Según las estimaciones a boca de urna divulgadas por diferentes televisiones, el Partido Demócrata de Japón (PDJ), liderado por Yukio Hatoyama, obtendría entre 298 y 329 escaños de los 480 de la Cámara de Diputados.
Hatoyama, de 62 años, un rico heredero de una dinastía de políticos comparada a menudo con los Kennedy, será nombrado primer ministro por el Parlamento dentro de unas dos semanas.
En cambio, el todopoderoso Partido Liberal Demócrata (PLD) que gobernó durante los últimos 54 años con un breve paréntesis de diez meses en 1993-94, conseguiría entre 84 y 131 escaños, lo que equivale a una derrota aplastante.
Sin esperar a conocer los resultados oficiales, que serán anunciados hoy, el primer ministro Taro Aso, de 68 años, reconoció la debacle electoral y dijo tener la intención de dejar la jefatura del PLD. "Asumo mi responsabilidad y voy a dimitir", afirmó.
De todos modos Aso, quien últimamente batió récords de impopularidad, seguirá al frente del Gobierno hasta el nombramiento de Hatoyama.
El PDJ, un movimiento heteróclito que ya es mayoritario en el Senado gracias al apoyo de otros dos partidos de la oposición, tendrá ahora mayoría absoluta en el Parlamento y por tanto vía libre para emprender su ambicioso programa de reformas.
Muy sonriente, Hatoyama dio las gracias a los votantes por su apoyo y aseguró que ahora el "principal desafío será convertir esta victoria en la del pueblo, sin ser arrogante".

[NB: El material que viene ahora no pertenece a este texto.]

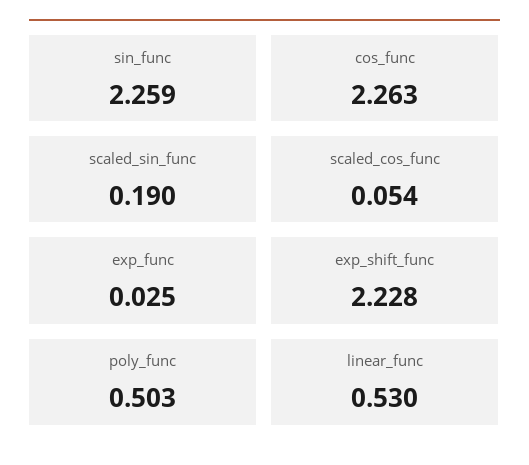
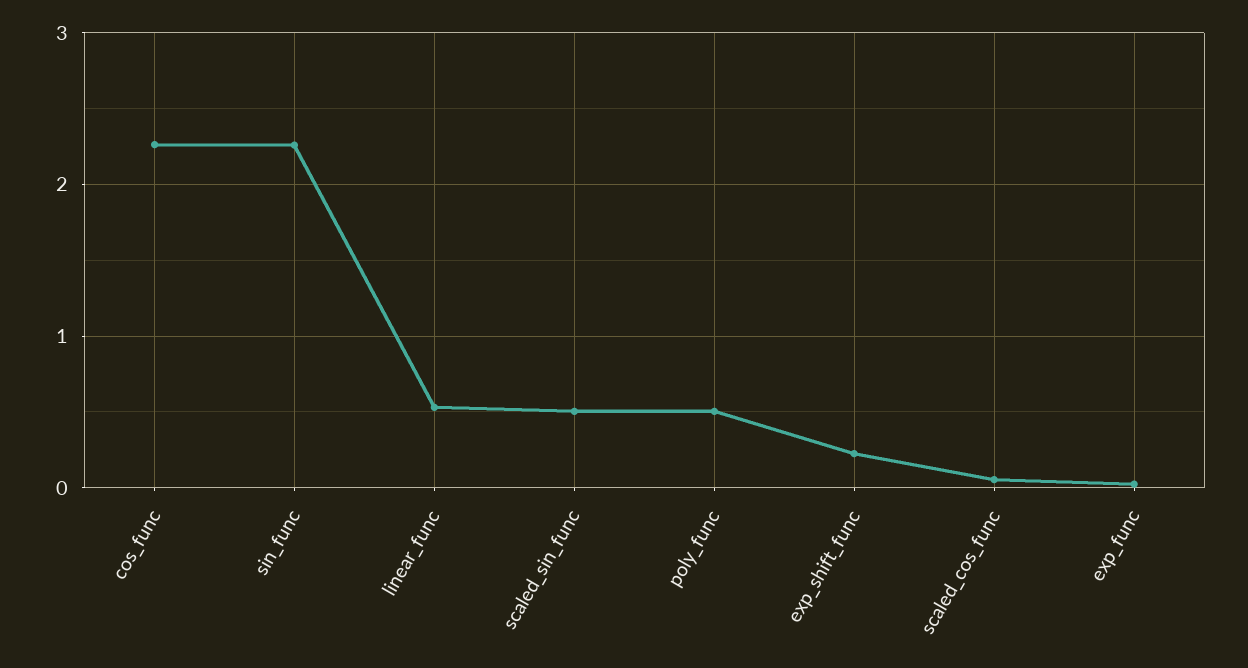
  {
    "sin_func": 2.259,
    "cos_func": 2.263,
-   "scaled_sin_func": 0.19,
+   "scaled_sin_func": 0.5,
    "scaled_cos_func": 0.054,
    "exp_func": 0.025,
-   "exp_shift_func": 2.228,
+   "exp_shift_func": 0.2,
    "poly_func": 0.503,
    "linear_func": 0.53
  }

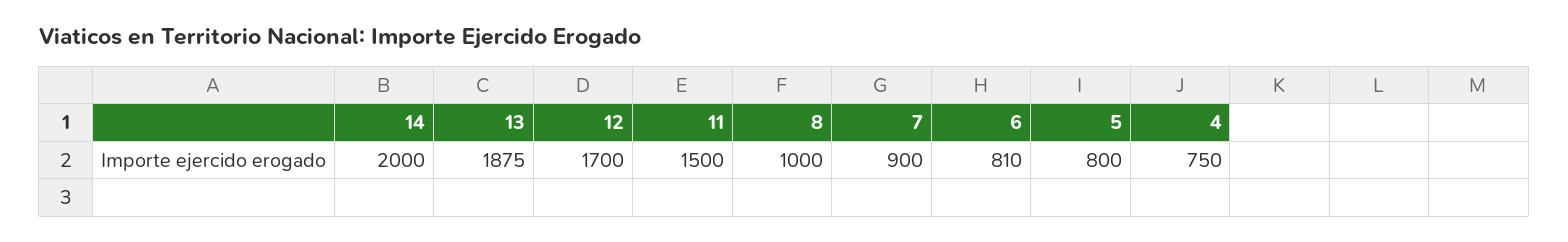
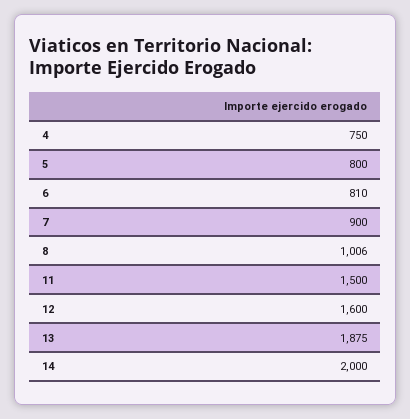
  {
    "14": 2000,
    "13": 1875,
-   "12": 1700,
+   "12": 1600,
    "11": 1500,
-   "8": 1000,
+   "8": 1006,
    "7": 900,
    "6": 810,
    "5": 800,
    "4": 750
  }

La apuesta por el cambio de los japoneses es también un voto de castigo por los excesos de la política liberal aplicada por el PLD en los últimos años, a la que culpan de las crecientes desigualdades sociales, del desempleo y de la precariedad.
En contraposición, el PDJ quiere poner su política "al servicio de la vida de la gente", con un programa muy generoso en subsidios, tanto para las pensiones de vejez como para las familias y los más desfavorecidos.
Partidario de reactivar la economía a través del consumo, el partido vencedor prometió la gratuidad parcial de la enseñanza, ayudas por nacimientos y la supresión de los peajes en las autopistas.
En el ámbito diplomático, Hatoyama se decanta por un Japón más independiente de Estados Unidos y volcado en Asia, sin por ello poner en entredicho su alianza estratégica con Washington. De hecho, el presidente estadounidense Barack Obama espera una "alianza fuerte" con el próximo primer ministro.